--- DIRECTIONS FOR THIS TASK ---
Copy out the material below with every "slice" changed to "segment" and nothing else altered, leaving out the pictures.

--- SOURCE MATERIAL ---
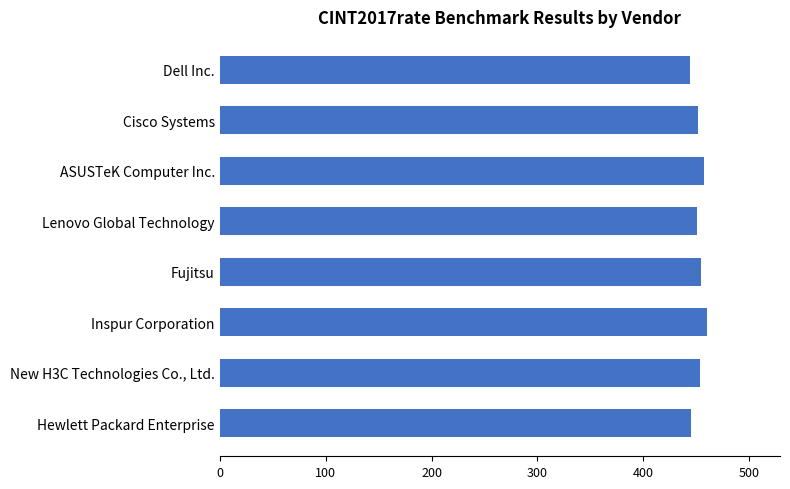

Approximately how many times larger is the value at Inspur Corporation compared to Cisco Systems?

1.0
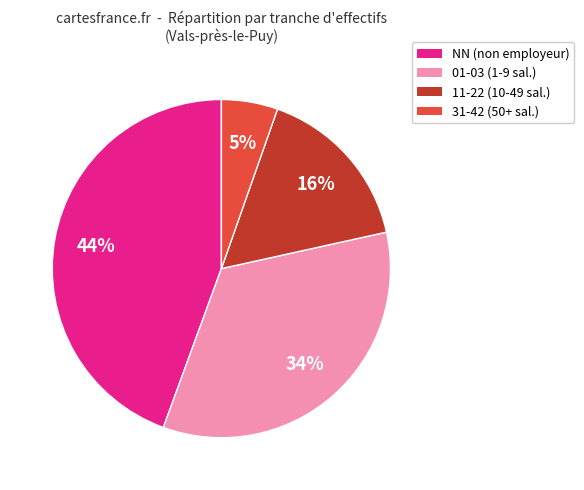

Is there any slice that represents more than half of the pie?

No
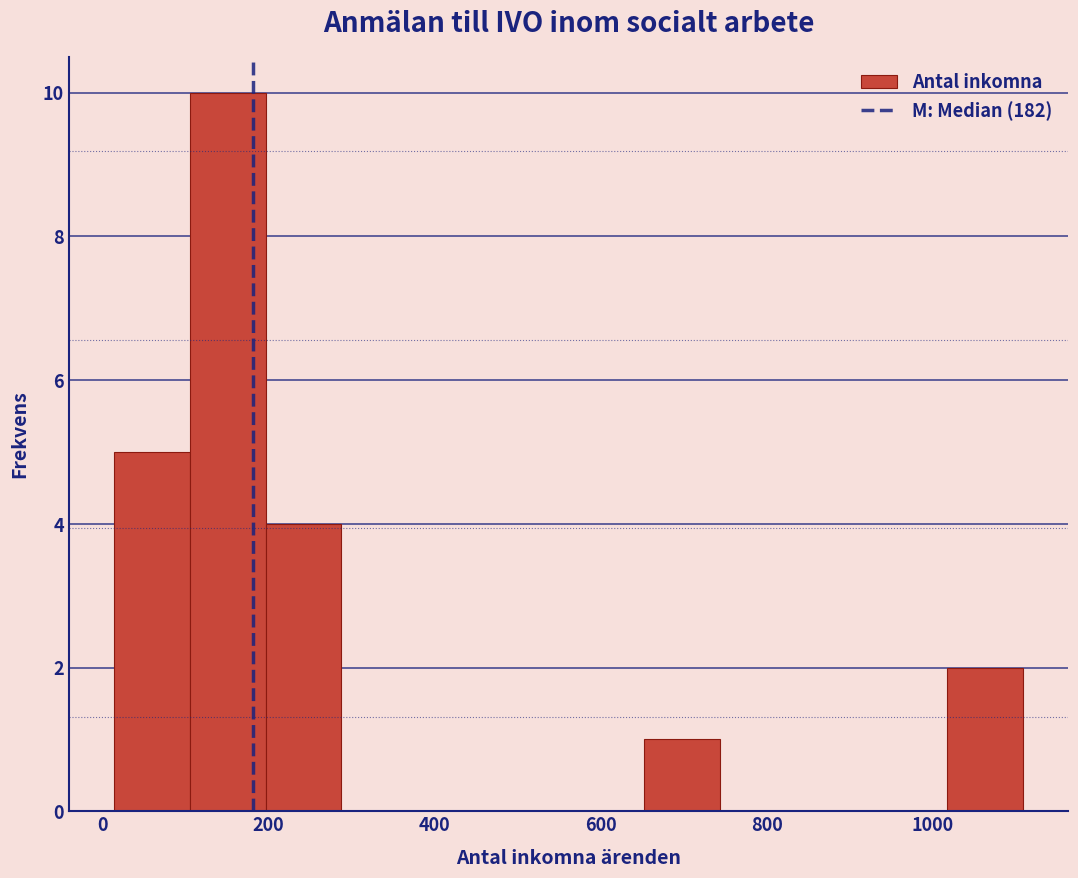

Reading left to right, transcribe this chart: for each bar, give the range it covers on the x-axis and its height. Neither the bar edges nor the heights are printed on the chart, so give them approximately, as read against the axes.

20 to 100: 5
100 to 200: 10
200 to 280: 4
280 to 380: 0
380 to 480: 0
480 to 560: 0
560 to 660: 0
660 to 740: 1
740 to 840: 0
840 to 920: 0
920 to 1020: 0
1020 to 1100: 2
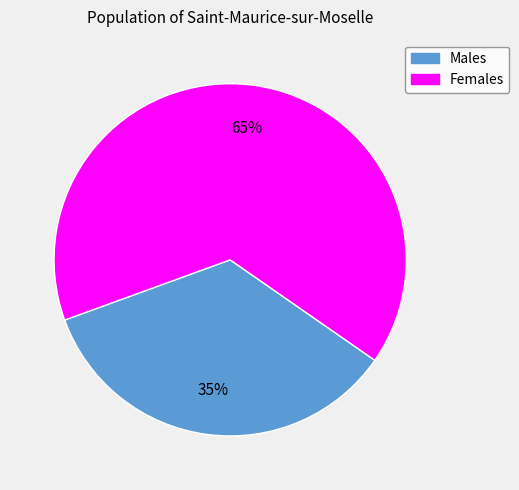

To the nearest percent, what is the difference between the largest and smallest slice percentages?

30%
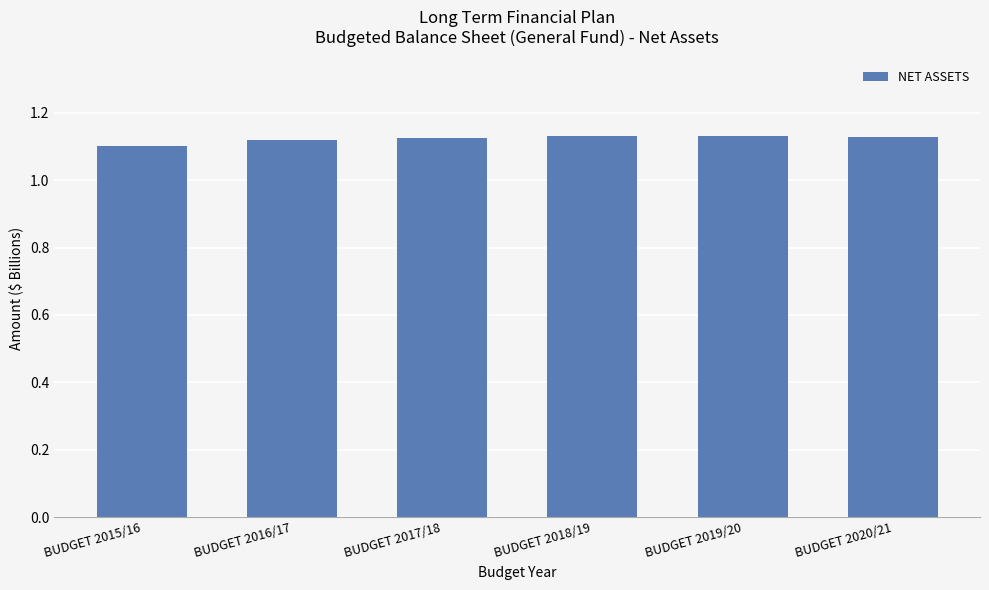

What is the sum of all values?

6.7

--- RESPONSE ---
Approximately how many times larger is the value at Inspur Corporation compared to Cisco Systems?

1.0

Is there any segment that represents more than half of the pie?

No

Reading left to right, transcribe this chart: for each bar, give the range it covers on the x-axis and its height. Neither the bar edges nor the heights are printed on the chart, so give them approximately, as read against the axes.

20 to 100: 5
100 to 200: 10
200 to 280: 4
280 to 380: 0
380 to 480: 0
480 to 560: 0
560 to 660: 0
660 to 740: 1
740 to 840: 0
840 to 920: 0
920 to 1020: 0
1020 to 1100: 2

To the nearest percent, what is the difference between the largest and smallest segment percentages?

30%

What is the sum of all values?

6.7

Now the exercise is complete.